=== WORK TO BE COMPLETED ===
In the ArchSaber text, when was ArchSaber founded?

What if the analysis of these millions of data points can be done in an automated way on a real time basis, so you can get straight into fixing things?

ArchSaber is one such intelligence platform which performs diagnosis in real time by continuously analysing the huge amount of performance data, and even makes instant recommendations on what can be done to solve the current situation, cutting down several hours of downtime and efforts of your top engineering talents. With every diagnosis it can better understand your problems and forewarn you about incidents that seem imminent, so you can prevent them from happening all together. Read more about what they do here.

ArchSaber was founded in June 2016 by Apoorv Garg, Arpit Jain and Ashish, good friends and batchmates from IIT Delhi’s Computer Science class of 2009. At the time the idea was seeded, Apoorv was working in Google (Bangalore), Arpit in AlphaGrep (Mumbai) and Ashish in Zomato (Gurgaon).

The entrepreneurial journey

India has a reputation of being a rich ecosystem for consumer product startups, and not so much for deep tech B2B startups. But we found this to be inaccurate. When we started up in 2016, all three co-founders had just two years of industry experience. Nevertheless, we were able to get the right guidance and support as and when needed.

One of the major milestones in our journey was getting selected among the final six from over 450 startups that applied to the NetApp Excellerator. We learnt a lot from the programme, but especially remember the takeaways from a two-day bootcamp held by veteran startup coach Nick O'Connor (Director of Alchemist X). Over the two days we learnt what it takes for a three-person team to win the race in comparison to an enterprise with 50 or more employees. In short, it meant:

  • Double the hard work: 14-hour workdays instead of eight hours, smaller weekends and fewer holidays
  • Triple the intensity: Focus, focus and even more focus. We learnt to identify a valuablebut easy to solve use case within the larger problem and solve it at any cost.

=== PROVIDED DATA ===
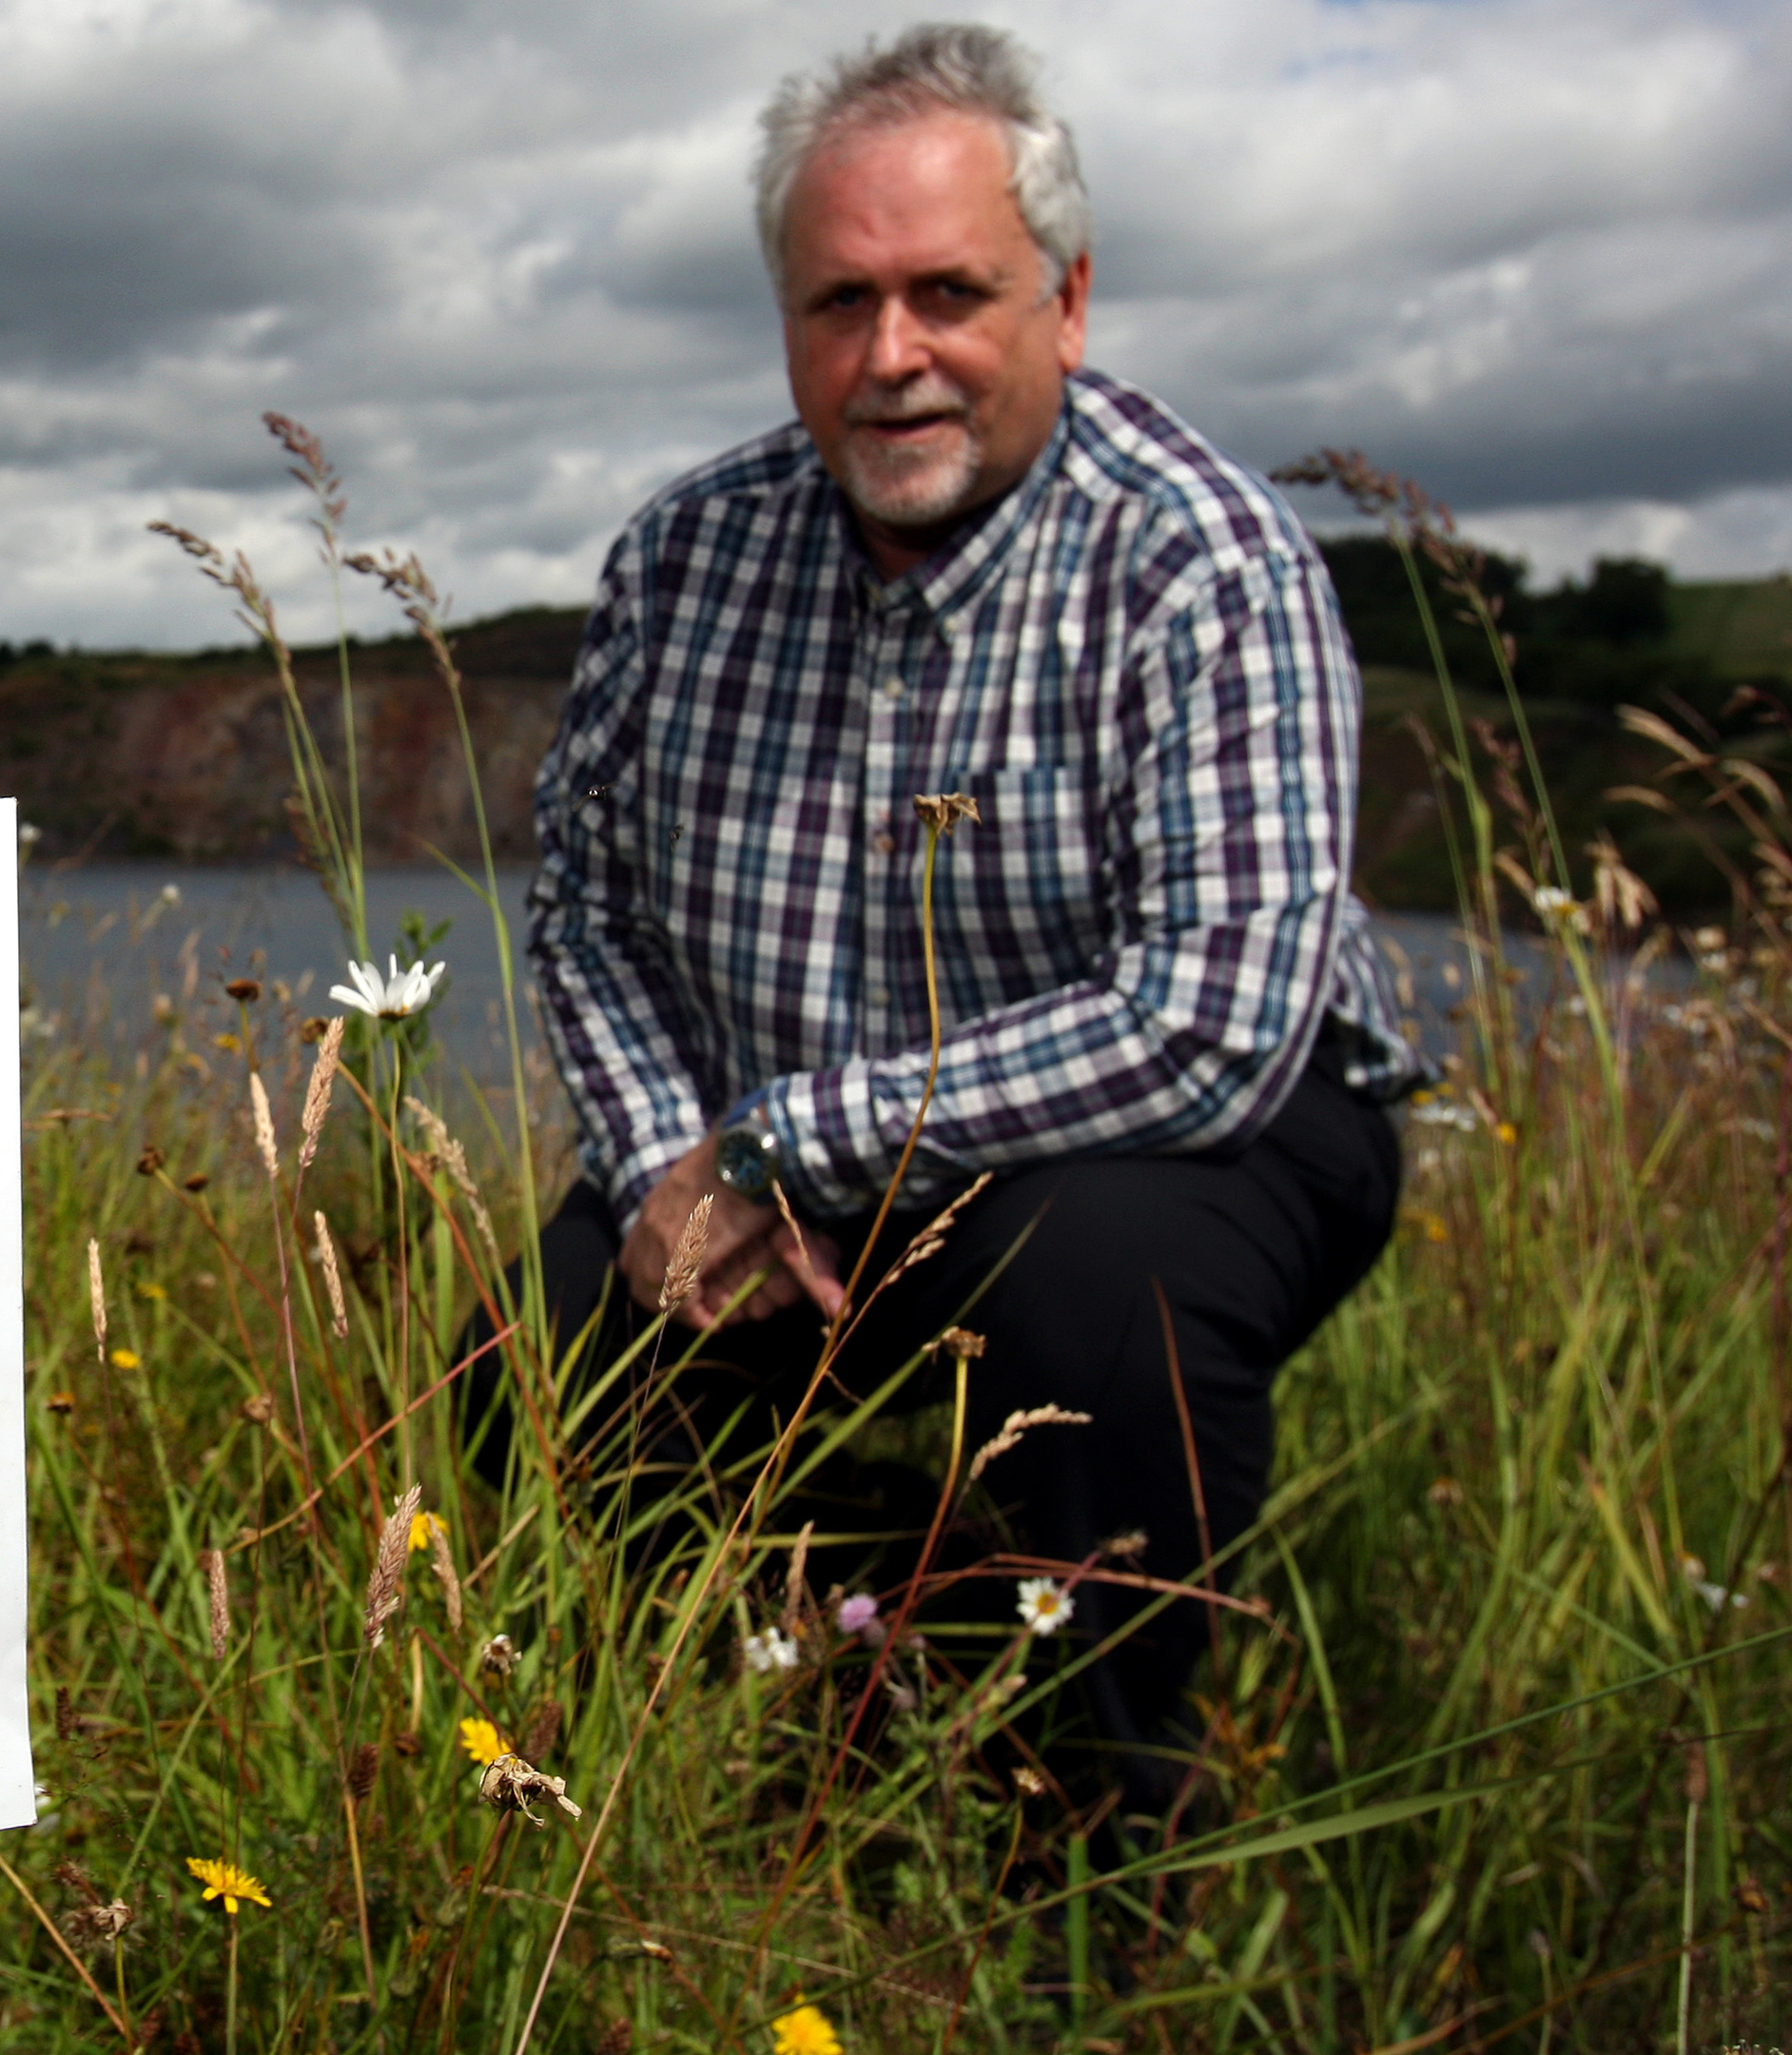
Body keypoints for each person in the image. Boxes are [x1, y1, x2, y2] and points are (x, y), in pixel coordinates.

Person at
* * *
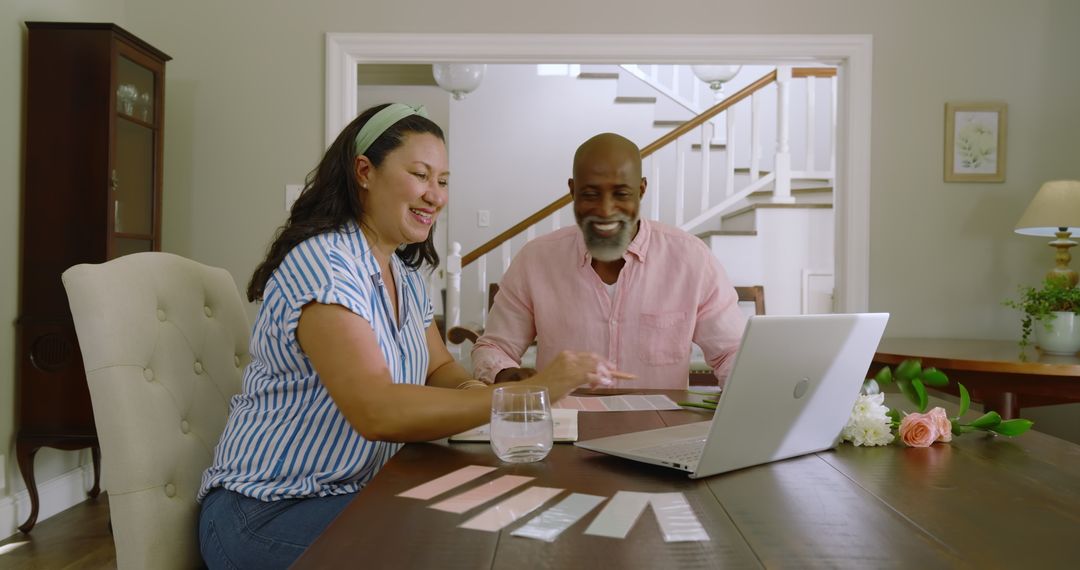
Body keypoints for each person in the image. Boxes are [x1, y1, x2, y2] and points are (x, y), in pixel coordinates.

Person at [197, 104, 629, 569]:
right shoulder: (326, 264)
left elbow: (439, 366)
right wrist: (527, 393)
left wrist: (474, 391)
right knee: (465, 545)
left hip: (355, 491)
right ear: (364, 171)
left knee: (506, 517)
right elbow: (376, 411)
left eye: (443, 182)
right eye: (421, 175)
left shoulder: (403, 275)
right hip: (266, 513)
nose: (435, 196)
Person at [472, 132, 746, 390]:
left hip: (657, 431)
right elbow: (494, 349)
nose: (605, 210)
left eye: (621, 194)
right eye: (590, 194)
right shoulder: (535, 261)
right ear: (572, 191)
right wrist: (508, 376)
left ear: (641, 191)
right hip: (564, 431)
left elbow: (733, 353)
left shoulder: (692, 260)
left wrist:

=== RESULT ===
June 2016